= Piotr of Klecie =

Piotr z Klecia Arms

Piotr of Klecie also known as Piotr of Goraj, was a 14th-century knight and courtier in Poland. When he moved to the court of Casimir the Great, he established powerful noble family that would influence both state and church politics in Poland for the next two centuries.

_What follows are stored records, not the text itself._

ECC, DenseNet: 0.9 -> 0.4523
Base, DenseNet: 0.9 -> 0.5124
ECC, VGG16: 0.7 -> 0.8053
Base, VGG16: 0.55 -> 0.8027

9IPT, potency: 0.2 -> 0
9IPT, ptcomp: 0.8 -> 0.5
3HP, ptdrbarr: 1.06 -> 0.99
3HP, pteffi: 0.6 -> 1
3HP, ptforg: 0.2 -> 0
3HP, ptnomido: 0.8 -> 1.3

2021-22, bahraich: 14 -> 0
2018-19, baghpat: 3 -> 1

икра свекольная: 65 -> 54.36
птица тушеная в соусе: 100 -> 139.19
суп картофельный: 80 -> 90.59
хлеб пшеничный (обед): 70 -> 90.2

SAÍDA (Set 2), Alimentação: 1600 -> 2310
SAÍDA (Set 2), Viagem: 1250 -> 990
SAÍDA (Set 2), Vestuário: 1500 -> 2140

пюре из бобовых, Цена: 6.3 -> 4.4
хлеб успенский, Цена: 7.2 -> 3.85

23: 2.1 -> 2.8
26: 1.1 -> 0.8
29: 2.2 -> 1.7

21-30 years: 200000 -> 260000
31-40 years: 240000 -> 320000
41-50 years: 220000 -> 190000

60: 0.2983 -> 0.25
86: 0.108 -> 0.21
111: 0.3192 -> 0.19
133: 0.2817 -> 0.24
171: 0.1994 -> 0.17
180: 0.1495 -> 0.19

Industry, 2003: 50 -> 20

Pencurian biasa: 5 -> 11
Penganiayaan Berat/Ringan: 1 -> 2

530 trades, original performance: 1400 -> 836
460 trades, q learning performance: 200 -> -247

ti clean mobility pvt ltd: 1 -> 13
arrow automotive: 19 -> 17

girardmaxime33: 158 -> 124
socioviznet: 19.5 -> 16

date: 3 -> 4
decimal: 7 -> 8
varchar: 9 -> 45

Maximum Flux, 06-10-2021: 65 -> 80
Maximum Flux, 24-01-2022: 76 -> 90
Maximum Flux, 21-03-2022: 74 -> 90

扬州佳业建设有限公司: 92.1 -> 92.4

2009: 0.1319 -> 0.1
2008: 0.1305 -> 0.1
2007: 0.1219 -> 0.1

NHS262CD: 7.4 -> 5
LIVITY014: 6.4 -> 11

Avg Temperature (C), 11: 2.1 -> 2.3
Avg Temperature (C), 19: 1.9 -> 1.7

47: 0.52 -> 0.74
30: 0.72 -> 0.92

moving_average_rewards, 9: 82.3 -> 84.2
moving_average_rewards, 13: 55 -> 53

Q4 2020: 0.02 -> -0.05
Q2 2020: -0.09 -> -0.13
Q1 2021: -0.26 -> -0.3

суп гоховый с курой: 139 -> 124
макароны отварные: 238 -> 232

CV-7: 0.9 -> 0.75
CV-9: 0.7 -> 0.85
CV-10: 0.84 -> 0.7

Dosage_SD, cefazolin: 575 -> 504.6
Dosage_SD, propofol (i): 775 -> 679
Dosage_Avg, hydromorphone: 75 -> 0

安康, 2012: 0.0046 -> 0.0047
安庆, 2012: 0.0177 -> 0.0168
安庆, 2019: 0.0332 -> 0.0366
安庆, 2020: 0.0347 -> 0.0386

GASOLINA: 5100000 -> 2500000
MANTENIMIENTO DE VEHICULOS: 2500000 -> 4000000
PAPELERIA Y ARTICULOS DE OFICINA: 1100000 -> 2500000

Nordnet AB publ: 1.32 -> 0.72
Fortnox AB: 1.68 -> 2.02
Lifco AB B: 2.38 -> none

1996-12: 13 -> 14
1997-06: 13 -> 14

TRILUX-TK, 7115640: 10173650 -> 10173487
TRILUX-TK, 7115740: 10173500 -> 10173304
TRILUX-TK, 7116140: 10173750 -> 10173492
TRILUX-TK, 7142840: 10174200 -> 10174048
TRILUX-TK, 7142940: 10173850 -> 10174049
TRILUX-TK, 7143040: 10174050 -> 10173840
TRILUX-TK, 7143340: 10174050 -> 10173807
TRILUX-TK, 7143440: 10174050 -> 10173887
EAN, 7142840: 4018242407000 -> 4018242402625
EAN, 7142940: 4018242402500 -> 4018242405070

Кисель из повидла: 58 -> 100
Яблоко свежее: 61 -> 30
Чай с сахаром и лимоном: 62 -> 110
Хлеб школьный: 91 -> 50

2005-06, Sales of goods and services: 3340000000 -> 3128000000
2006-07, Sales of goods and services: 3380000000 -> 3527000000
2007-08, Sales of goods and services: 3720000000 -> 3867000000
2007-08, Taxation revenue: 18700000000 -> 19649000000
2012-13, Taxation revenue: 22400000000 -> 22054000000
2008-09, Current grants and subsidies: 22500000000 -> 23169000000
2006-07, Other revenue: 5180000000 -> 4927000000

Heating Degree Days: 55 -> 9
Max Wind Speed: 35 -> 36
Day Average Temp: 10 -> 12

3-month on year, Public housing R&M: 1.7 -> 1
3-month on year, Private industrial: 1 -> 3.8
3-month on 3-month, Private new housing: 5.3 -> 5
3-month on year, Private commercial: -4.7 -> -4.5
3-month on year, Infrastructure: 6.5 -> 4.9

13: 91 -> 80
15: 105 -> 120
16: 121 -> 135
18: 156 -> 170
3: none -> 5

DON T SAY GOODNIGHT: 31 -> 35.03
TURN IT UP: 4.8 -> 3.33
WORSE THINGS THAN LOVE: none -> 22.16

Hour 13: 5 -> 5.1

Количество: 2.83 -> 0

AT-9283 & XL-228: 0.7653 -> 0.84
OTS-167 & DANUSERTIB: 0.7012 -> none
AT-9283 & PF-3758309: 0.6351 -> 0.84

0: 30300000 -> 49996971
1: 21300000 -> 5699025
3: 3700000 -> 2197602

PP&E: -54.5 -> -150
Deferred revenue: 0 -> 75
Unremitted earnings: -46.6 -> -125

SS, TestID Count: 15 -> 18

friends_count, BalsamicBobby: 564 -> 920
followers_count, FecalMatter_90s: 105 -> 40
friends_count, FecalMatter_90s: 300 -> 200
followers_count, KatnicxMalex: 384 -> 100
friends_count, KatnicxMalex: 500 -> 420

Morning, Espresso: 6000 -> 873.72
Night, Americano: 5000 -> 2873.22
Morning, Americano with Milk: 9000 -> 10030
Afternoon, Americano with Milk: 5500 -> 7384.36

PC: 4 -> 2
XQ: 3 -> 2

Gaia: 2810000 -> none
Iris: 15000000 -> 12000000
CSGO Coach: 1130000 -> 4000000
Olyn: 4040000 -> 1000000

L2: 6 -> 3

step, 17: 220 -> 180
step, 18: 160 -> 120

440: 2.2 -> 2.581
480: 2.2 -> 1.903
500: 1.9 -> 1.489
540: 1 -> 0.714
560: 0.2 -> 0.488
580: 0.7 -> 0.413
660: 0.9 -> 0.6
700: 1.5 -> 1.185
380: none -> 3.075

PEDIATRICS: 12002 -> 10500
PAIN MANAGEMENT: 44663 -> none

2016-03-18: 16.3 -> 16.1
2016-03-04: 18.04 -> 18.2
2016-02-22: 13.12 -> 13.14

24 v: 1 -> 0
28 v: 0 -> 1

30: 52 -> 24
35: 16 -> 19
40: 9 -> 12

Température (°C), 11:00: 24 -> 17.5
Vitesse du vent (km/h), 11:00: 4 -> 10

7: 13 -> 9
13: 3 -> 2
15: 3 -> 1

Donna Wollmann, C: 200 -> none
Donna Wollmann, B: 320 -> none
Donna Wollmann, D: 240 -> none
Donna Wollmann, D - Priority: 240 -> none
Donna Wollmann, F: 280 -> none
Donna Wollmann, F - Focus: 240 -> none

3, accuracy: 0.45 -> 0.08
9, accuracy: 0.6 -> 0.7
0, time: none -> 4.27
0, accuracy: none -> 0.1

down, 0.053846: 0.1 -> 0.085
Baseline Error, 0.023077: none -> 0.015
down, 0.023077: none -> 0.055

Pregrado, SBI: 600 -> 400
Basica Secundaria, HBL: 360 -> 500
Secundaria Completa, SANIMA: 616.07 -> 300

Born about 1320 Piotr was the son of Gus of Goraj the Lord of Goraj. Piotr had a son Dymitr, to whom King Louis I of Hungary gave the villages of Goraj, and Turobin on 26 July 1377. Peter also had a son, Iwonia. In 1353, with his brothers Chodek and Ostaszek, Peter received from King Casimir III the Great a dozen villages including: Klecie, Czermno, Januszkowice, Glinik, and Bukowa, Smarżowa, and Kamienica Górna and Skurową.

==Family==
His descendants included:
- Dobiesław Kurozwęcki (d. 1397) politician and Castellan of Kraków.
- Jan Oleśnicki (d. 1413) Starosta of Vilnius and a judge in Kraków.
- Zbigniew Oleśnicki
- Dymitr of Sienna (d. 1465), Castellan of Sanok and Priest in Skalbmierski, Canon of Kraków in 1452, and Gniezno from 1454, and heir to estates at Rymanowa
- Nicholas of Sienna (d. 1484), Canon of Kraków, a Scholasticus from 1448, Canon of Gniezno from 1455, Archdeacon of Sandomierz from 1478.
- Jan of Sienna and Oleska (died before 1477) Castellan of Lwów, Przemysl of the Chamber in 1439–1448, and Starost of Sandomierz.
- Jakob of Sienna (1413–1480), Archbishop of Gniezno from 1474, Bishop of Krakow, Bishop of Włocławek.
- Paul of Sienna (c. 1410–1444) the Royal Secretary (1439), royal courtier (1444)
- Andrzej Sienieński (d. 1494) Chamberlain of Sandomierz
- John Sienieński from Sienna and Oleska (d. between 1510 and 1513), Castellan of Małogoszcz.
- Victor Sienieński (c.1463 - 31 March 1530) Castellan of małogoszcz
- John Sienieński from Sienna and Gołogór (d. after 1526), Castellan of Kamieniec.